I've got an iPad and have enjoyed it - particularly when it comes to reading the WSJ, NYT or the various books I am reading. However, last night after a suggestion from my friend Clint Lee I got the Flipboard app (watch video below), a free "social magazine" that debuted to great reviews, resulting in a digital traffic jam at Apple's App Store that made it hard to download the program.
Wow. Now when I’ve referred to new business models that incorporate fresh ways of delivering content - this is what I was talking about.

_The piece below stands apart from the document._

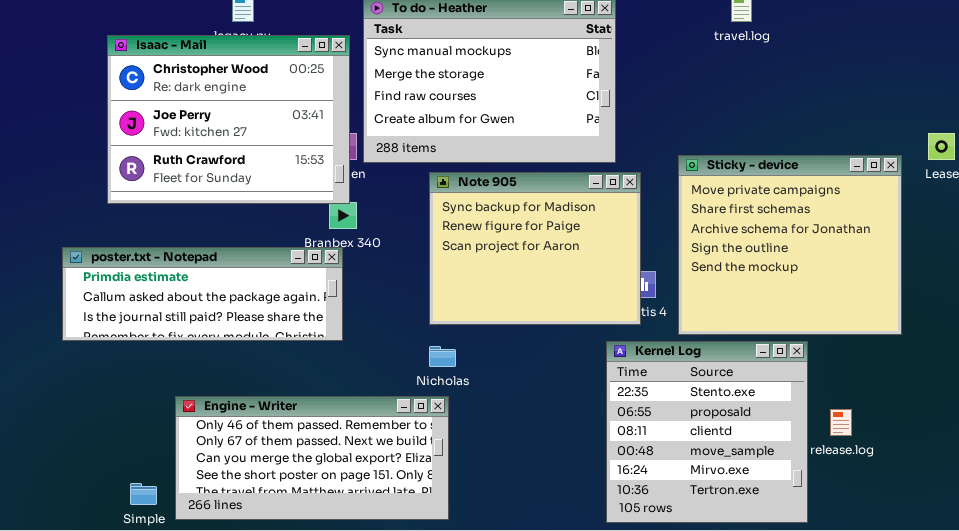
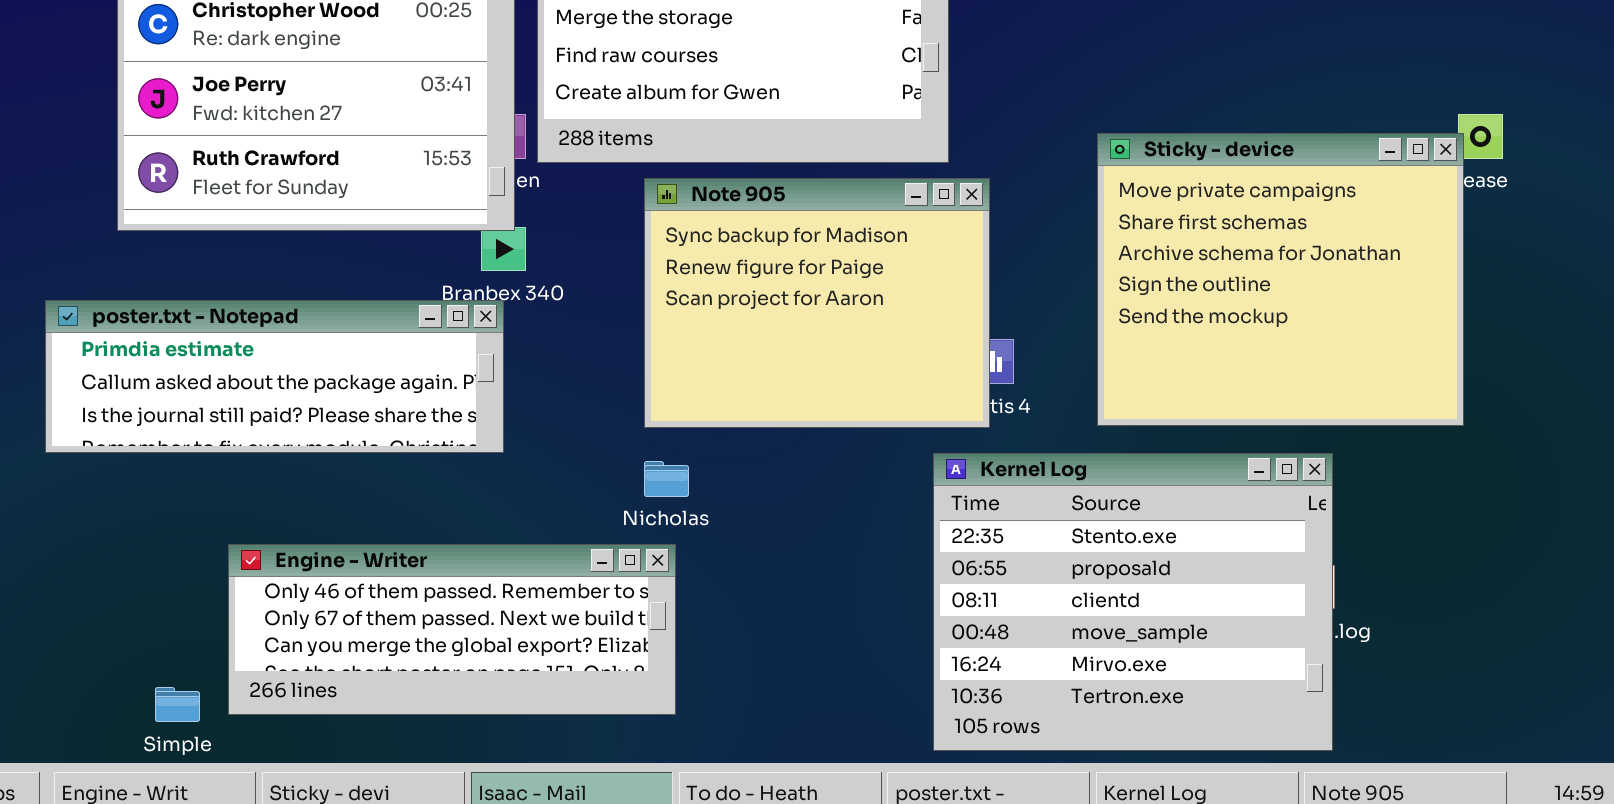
Sticky - device: [678,155,902,335] -> [1097,133,1464,426], moved
Kernel Log: [606,341,808,523] -> [933,453,1333,751], resized
Engine - Writer: [175,396,449,520] -> [228,544,676,715], resized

So what is Flipboard? Imagine the huge list of updates and links served up on your Facebook or Twitter feeds transformed into a handsome, clean magazine format that is easy to peruse. Imagine that this "magazine" includes Web content of your favorite newspapers or magazines. Your tablet is now a personal, virtual newsstand.
"We thought the idea of a social magazine would be an incredible thing," said McCue, who sold his previous startup, TellMe Networks, to Microsoft for a reported $800 million. The iPad emerged as the ideal format. And it certainly helped that Doll was a prominent Apple engineer who had taught a popular Stanford class on iPhone app development.
The Flipboard app includes a contents page that enables you to dive into your favorite Web features with a touch. Pulling up the keypad lets you comment on articles.
Flipboard relies on an editing process that uses algorithms to update the news. Their recent acquisition of Ellerdale gives Flipboard a team of engineers focused on analyzing large, real-time data streams. Ellerdale co-founder Arthur van Hoff, now Flipboard's chief of technology, said his team provides a "back-end" complement to Flipboard's consumer-facing technology, playing a key role in providing users with the news that is most relevant to them.
Today an ad in Men's Health might look pretty. Now imagine that ad on Flipboard inspiring you to make a tweet or tap a "like" button. Now imagine an alert about a sale at a store near you. You get the idea.